Il presidente balcanico sostiene che un conflitto potrebbe scoppiare anche tra 3-4 mesi e dice: “Siamo Paese libero che lotta per la pace”.
Belgrado – La Serbia si sta preparando a una possibile guerra tra Occidente e Russia che potrebbe scoppiare in qualsiasi momento, “anche tra tre, quattro mesi”. Parola di Aleksandr Vucic, presidente dello Stato balcanico, che in una lunga intervista con la testata svizzera Die Weltwoche lancia l’allarme. Un allarme che appare decisamente distonico rispetto alle immagini arrivate dal recente summit del G7 pugliese, in cui si è parlato dei temi caldi in un clima all’apparenza disteso. “Siamo un Paese libero che lotta per la pace”, sottolinea Vucic, aggiungendo di ritenere palese il fatto che Russia e Occidente non cerchino più un accordo diplomatico.
Guardiamo agli ultimi giorni: il G7 prima e la divisione tra Occidente e resto del mondo alla Conferenza di pace svizzera dei giorni scorsi sull’Ucraina hanno lasciato intendere quanto sia ridotta la volontà di negoziare con Vladimir Putin nei leader euroatlantici. Ma al contempo anche la “proposta” della Russia all’Ucraina per una fine del conflitto prefigura la resa in una guerra che Mosca non ha vinto sul campo come unica via d’uscita per Kiev. Questo crea un palese cortocircuito in cui, affonda Vucic, “tutti parlano solo di guerra, nessuno parla di pace”. Anzi, “pace è una parola vietata. Sull’Ucraina si dice che si debba vincere”, in forma più o meno diretta, la guerra, “per assicurare una futura pace. Ma di che pace si tratti nessuno lo dice”. Né in Russia né in Occidente.

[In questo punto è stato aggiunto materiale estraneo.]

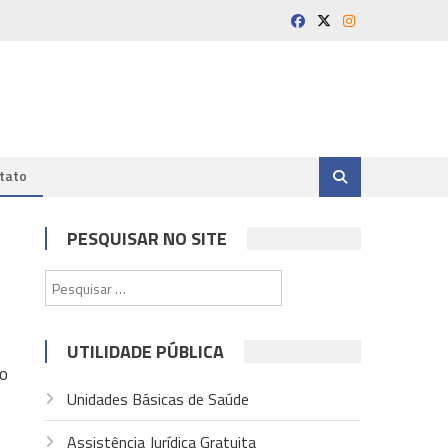
tato
PESQUISAR NO SITE
Pesquisar
por:
UTILIDADE PÚBLICA
ro
Unidades Básicas de Saúde
Assistência Jurídica Gratuita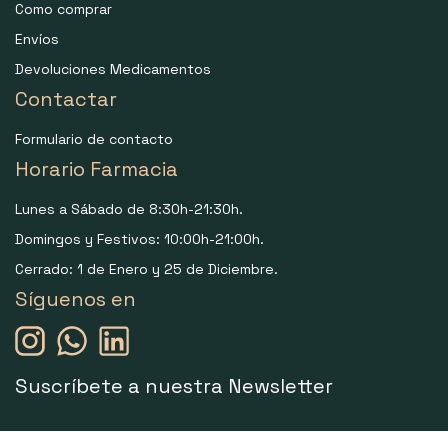
Como comprar
Envíos
Devoluciones Medicamentos
Contactar
Formulario de contacto
Horario Farmacia
Lunes a Sábado de 8:30h-21:30h.
Domingos y Festivos: 10:00h-21:00h.
Cerrado: 1 de Enero y 25 de Diciembre.
Síguenos en
Suscríbete a nuestra Newsletter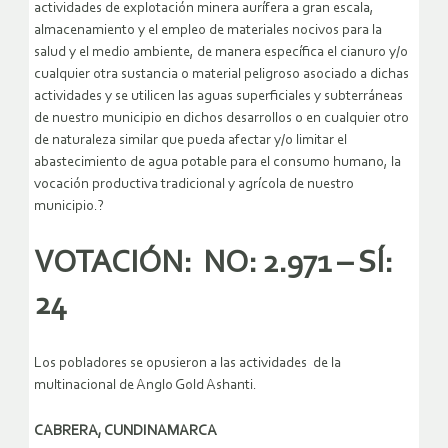
actividades de explotación minera aurífera a gran escala,
almacenamiento y el empleo de materiales nocivos para la
salud y el medio ambiente, de manera específica el cianuro y/o
cualquier otra sustancia o material peligroso asociado a dichas
actividades y se utilicen las aguas superficiales y subterráneas
de nuestro municipio en dichos desarrollos o en cualquier otro
de naturaleza similar que pueda afectar y/o limitar el
abastecimiento de agua potable para el consumo humano, la
vocación productiva tradicional y agrícola de nuestro
municipio.?
VOTACIÓN: NO: 2.971 – SÍ:
24
Los pobladores se opusieron a las actividades de la
multinacional de Anglo Gold Ashanti.
CABRERA, CUNDINAMARCA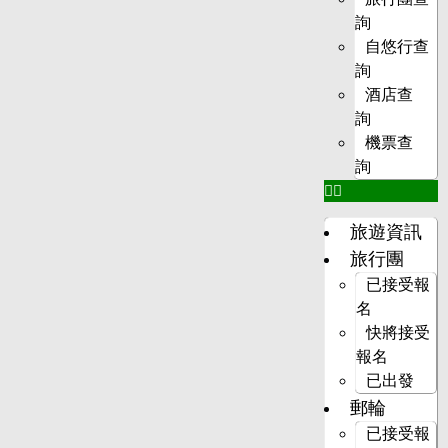
詢
自悠行查
詢
酒店查
詢
機票查
詢
旅遊資訊
旅行團
已接受報
名
快將接受
報名
已出發
郵輪
已接受報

Il capo di Stato di Belgrado è esplicito, un fiume in piena. “Non si può negoziare senza l’altra parte al tavolo”, nota Vucic, “e questo non sta accadendo”. Nota come “l’Occidente pensa di poter sconfiggere Putin agilmente, di logorarlo in Ucraina”. Ucraina che per Vucic, ha indebolito la Russia “ma non è certamente abbastanza per sconfiggere e rovesciare Putin”. Tutti in Europa, secondo Vucic, “fanno gli eroi. Ma nessuno dice ai popoli che seguire questa strada farà pagare un prezzo salato”. Da qui un monito chiaro: “Bisogna fermare ogni atteggiamento guerrafondaio: siamo sempre più vicini all’abisso”. Per Vucic Nato e Usa “non potrebbero sopportare una vittoria della Russia in Ucraina” che ne “annullerebbe la legittimazione politica, e questo per gli Usa non è accettabile”. Inoltre, un successo di Mosca deteriorerebbe la posizione geopolitica dell’Europa e dell’Occidente collettivo”.
Infine, accettare una vittoria della Russia in Ucraina “aprirebbe un vaso di Pandora perché sdoganerebbe altri movimenti altrove”, legittimando la logica dell’aggressione e la possibilità di cambiare i confini coi cannoni. Ma anche la Russia combatte una battaglia esistenziale: “se Putin perderà, la Russia potrebbe non esistere più per come la conosciamo”, dice Vucic. E “quando si hanno due campi così distanti tra loro, con i loro desideri e le loro aspettative, si nota che tutto è in gioco”.
Il fatto che “nessuno possa permettersi di perdere” per il leader serbo crea problemi e rende legittimo pensare che “siamo vicini a un vero disastro”. Il capo di Stato serbo, riaffermando che non intende sacrificare “un solo uomo” in questo processo ha riaffermato la linea di netta neutralità della Serbia, Paese la cui storica vicinanza alla Russia per la comune eredità slava e ortodossa non ha certamente creato le basi per un appiattimento di Belgrado su Mosca. La Serbia ha rifiutato l’applicazione di sanzioni a Mosca, ma al contempo ha inviato aiuti umanitari all’Ucraina. Ha vietato, inoltre, ai suoi cittadini sia di arruolarsi nelle milizie ucraine che in gruppi come la russa Wagner. Una linea di netta neutralità che rende dunque ancora più approfondito, interessante e, in un certo senso, allarmante l’appello del leader di Belgrado.